We, as a society, have reached peak exhaustion. The Centers for Disease Control and Prevention estimate that one in three Americans suffers from sleep deprivation, making it a veritable public-health crisis. Declining work productivity and traffic accidents are all on the rise, while studies link inadequate sleep to Alzheimer’s, hypertension, depression, and diabetes. Along with good eating habits and exercise, sleep is critical for the optimal functioning of our biological systems, says Fariha Abbasi-Feinberg, M.D., the medical director of sleep medicine at Millennium Physician Group
in Fort Myers, Florida. “It is one of the three pillars of health, and the ultimate necessity,” she continues. But the lack of it and longing for it have made it the ultimate luxury in our maxed-out culture. “Sleep is the most valued commodity there is, and you can’t buy it,” confirms Sara Ivanhoe, M.A., the director of yoga programs at the University of Southern California, where she teaches a course on sleep. “If it evades you, it is impossible to enjoy almost anything.”
It’s an affliction Veronica Lee was so familiar with, she left the financial tech company she was building in Silicon Valley to create a new one devoted to alleviating insomnia.
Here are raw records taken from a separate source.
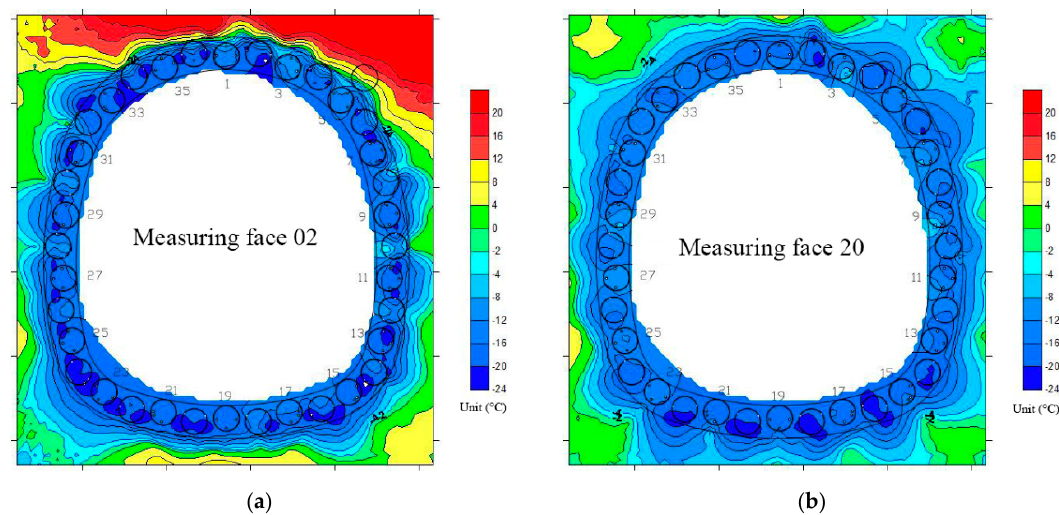
Figure 7. Cloud charts of the temperature field of typical measuring faces: ( a ) measuring face 02; ( b ) measuring face 20.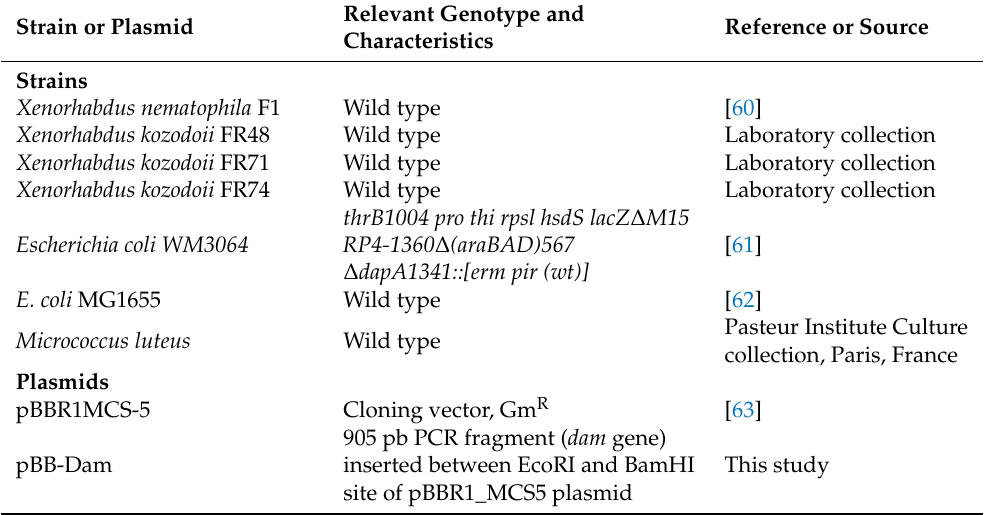
Table 3. Strains and plasmids used in this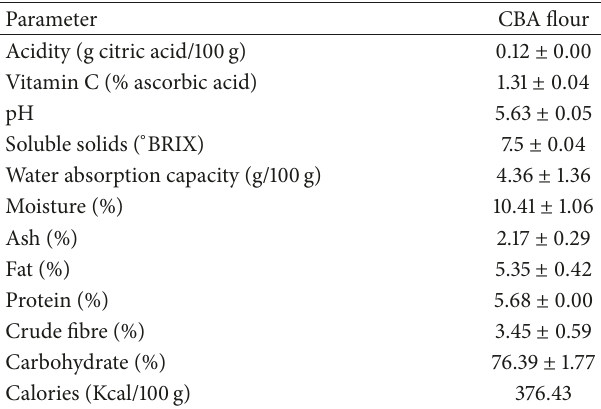
Table 2: Characteristics of CBA flour.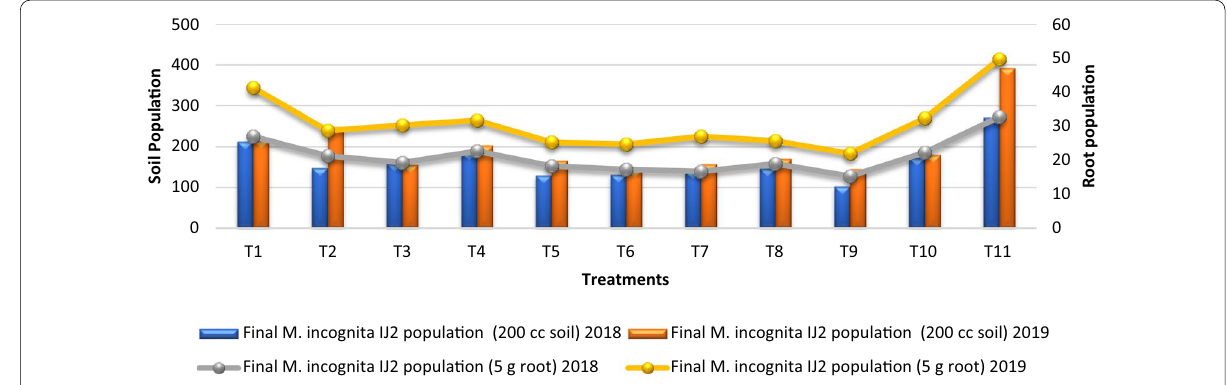
Fig. 3 Trend of root knot nematode population in roots and soil during 2018 and 2019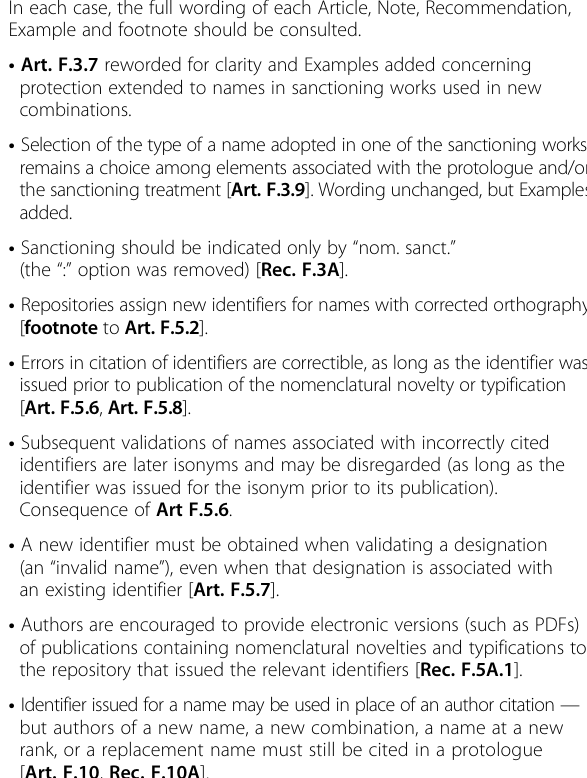
Table 2 Summary of changes incorporated in the San Juan Chapter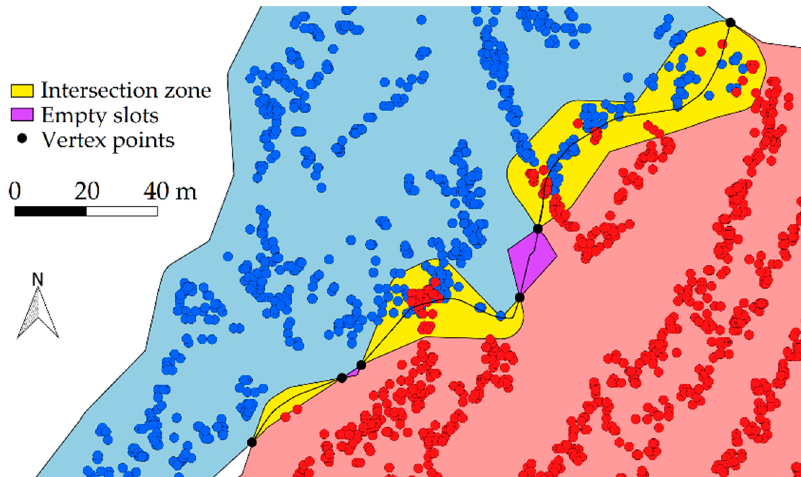
Figure 8. A new, solid stand boundary is created between the intersecting stands. The intersection zone and the small slot between the intersections are split and merged into stands. Note that the other small slot is smaller than A min and therefore not split, but only merged into one of the stands (here to the blue stand at left). Harvester was known to have a less accurate GNSS receiver. The ETRS-TM35FIN (EPSG:3067) coordinate system is used in the figure.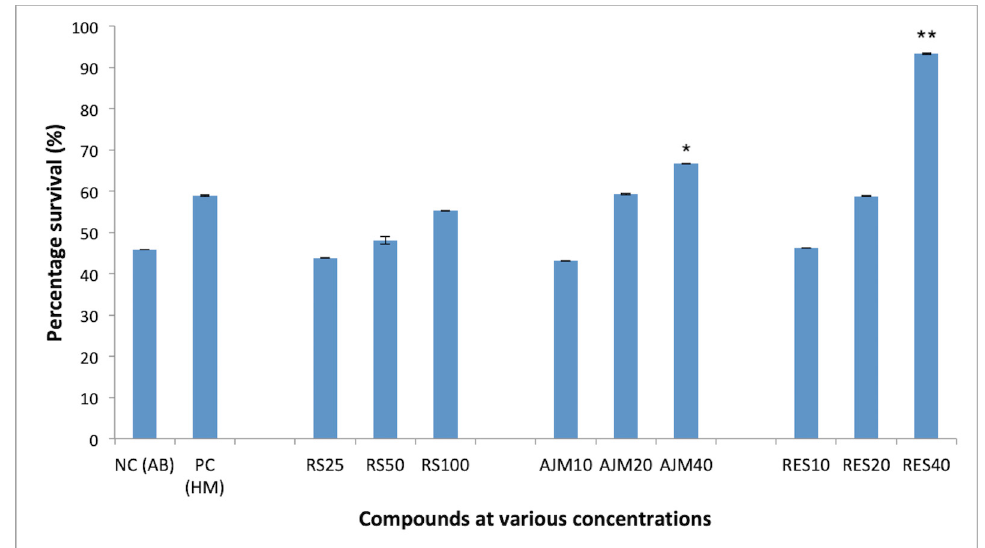
Figure 9. Concentration dependent percentage survival by MTT assay of A β 42 fibrils (48 hrs) induced neurotoxicity on PC12 cells; RS— R.serpentina extract (100, 50, 25 μ g/mL); AJM—Ajmalicine (40, 20, 10 μ M); RES—Reserpine (40, 20, 10 μ M); NC—PC12 cells treated with A β 42 only (40 μ M); PC— Homotaurine (40 μ M), data represented as mean ± SEM, n = 3; and difference in mean is statistically significant (*) p < 0.05 and very significant (**) p < 0.01 as compared to control group.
Combining naturopathy, Chinese herbs, vitamins, and algorithms, Lee’s start-up, Remrise, aims to match you with a personalized supplement regimen via an online questionnaire. “I wanted to reinvent the idea of a sleep aid,” the 37-year-old says
of the platform, which was incubated at Atomic start-up studio and has already secured $8.2 million in funding. Other innovators are hoping to capitalize on the movement toward better sleep by rethinking what a healthy night’s slumber looks like, no NyQuil or Ambien required. The company Eight Sleep, beloved by athletes and trainers, has been bankrolled to the tune of $65 million, helping to popularize its temperature-controlled mattress. Embedded with sensors that track your biometrics, the system was designed in the pursuit of what cofounder Alexandra Zatarain, 30, calls “sleep fitness.” Innumerable hotels—including Equinox’s new lifestyle concept—have caught on to the idea, offering sleep coaching as part of their wellness menus. Meanwhile, a new weighted blanket from the Hungarian brand Corala is filled with glass beads that purport to swaddle you to sleep; I recently tried it while sheathed in an oversize silk sleep mask from the Danish brand The Beauty Sleeper and an Italian cotton nightgown from Emilia Wickstead’s new sleepwear collection.